Party faithful keep close eye on polls

by Jordan Green

Jay Ovittore, the president of the Guilford County Young Democrats, heaved boxes of campaign brochures promoting Democratic appellate judges into the back seat of Greensboro vice-chair Sharon Graeber’s car. Then he hopped in his own vehicle, a Volvo station wagon whose back window was plastered with candidate bumper stickers.

It was Thursday, with five days to go before Election Day. If they were still undecided, most voters would be making up their minds today, maybe tomorrow.

Before Ovittore, a housepainter by trade, had a chance to get out of the party headquarters parking lot, another volunteer strode to the driver’s side to convey a sunny assessment of Election Day prospects for the state House races.

“It looks like we can pick up a couple seats in central North Carolina,” he said.

Ovittore mentioned plans to try to get some pictures of a Republican candidate’s bumper stickers on the back of traffic signs – a practice he described as illegal – as he made the rounds of the county’s early voting sites checking for problems.

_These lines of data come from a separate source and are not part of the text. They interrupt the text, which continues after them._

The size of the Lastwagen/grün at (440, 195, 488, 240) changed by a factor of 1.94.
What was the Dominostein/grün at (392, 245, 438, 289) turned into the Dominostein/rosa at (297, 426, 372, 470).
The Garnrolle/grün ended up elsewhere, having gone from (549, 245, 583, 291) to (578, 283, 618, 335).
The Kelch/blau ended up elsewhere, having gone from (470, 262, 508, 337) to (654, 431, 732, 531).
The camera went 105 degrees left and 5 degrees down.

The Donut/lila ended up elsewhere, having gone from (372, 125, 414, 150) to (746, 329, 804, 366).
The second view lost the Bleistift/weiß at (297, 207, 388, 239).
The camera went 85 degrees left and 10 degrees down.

One object of his scrutiny was the electronic poll books – a central database of registered voters accessed through laptop computers at every polling site -‘ that were in a testing phase by Nebraska-based Electronic Systems & Software. Eventually, electronic poll books will replace the paper versions. Company representatives and local election officials alike have promised that that the electronic database will allow election officials to make changes with greater frequency and thus improve efficiency. For the time being, both paper and electronic versions will be used so election workers can get used to the new technology. An ES&S operative, Michael Mack, was in Greensboro for the week to monitor the new program.

One might be forgiven for wondering whether electoral anxiety on the part of Democrats was warranted. After all, John Kerry pulled a majority in Guilford County in 2004, and now two years later the pundits were predicting that public disenchantment with the Iraq war would spill over into local races and translate into a tidal wave of Democratic gains.

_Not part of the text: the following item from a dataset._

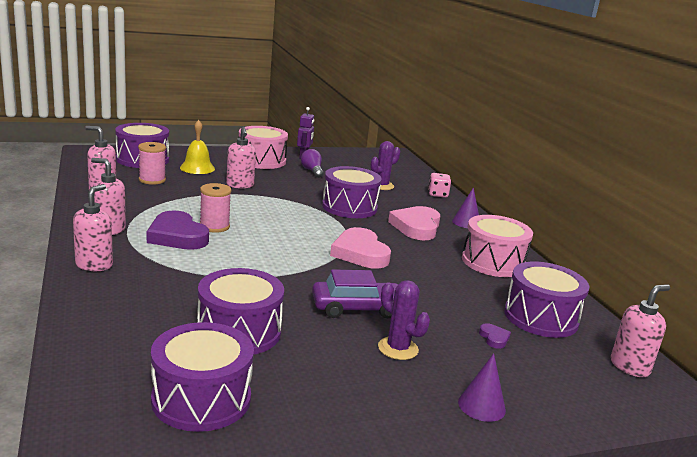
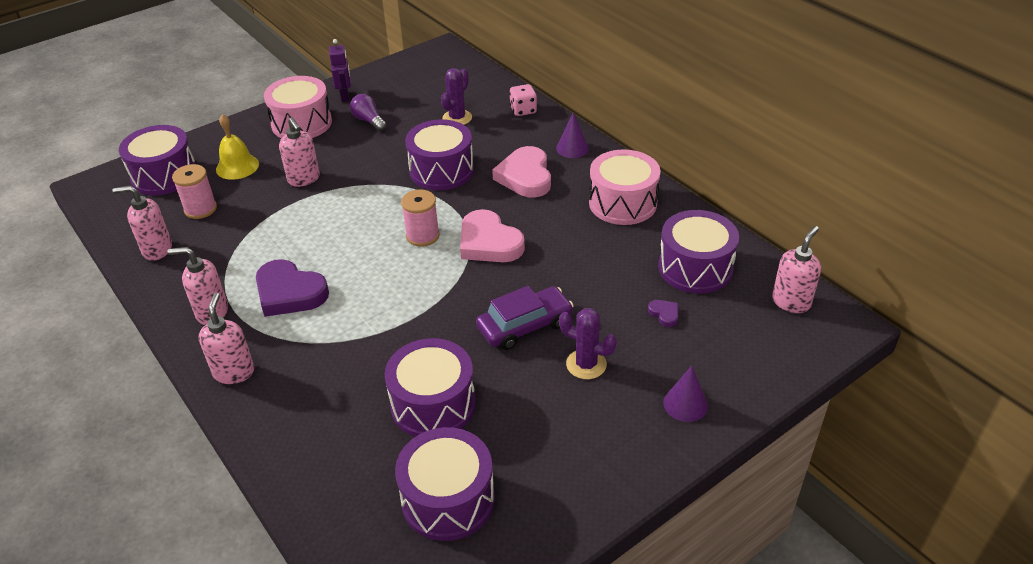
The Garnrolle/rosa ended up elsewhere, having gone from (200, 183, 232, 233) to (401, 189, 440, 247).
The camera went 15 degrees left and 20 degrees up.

Staff members at the county Board of Elections were quick to note that director George Gilbert programs the electronic voting machines himself, in contrast to some other North Carolina counties that rely on contractors hired by the software makers to do it. And if anyone was worried about the party of George W. Bush stealing votes in Guilford County to maintain its grip on Congress, they might consider that Gilbert is a registered Democrat.

Leaving party headquarters on West Market Street past the new urban loop, Ovittore traced an eastward arc across the northern section of town, along Friendly Avenue then onto Wendover and out to the Ag Center on Burlington Road -‘ a journey of roughly half an hour. The floor of the passenger side was filled about three inches deep with empty yellow Burn cans. He punched on the satellite radio, set to his favored channel.

“I usually keep it on ‘Hard Attack’ because it’s the only place I can listen to Slayer,” the Young Democrats president explained.

Campaign signs for US Rep. Brad Miller and NC House Rep. Maggie Jeffus had been pulled down by vandals the week before at the Burlington Road site, but the party had seen to it that they were put back up, he reported.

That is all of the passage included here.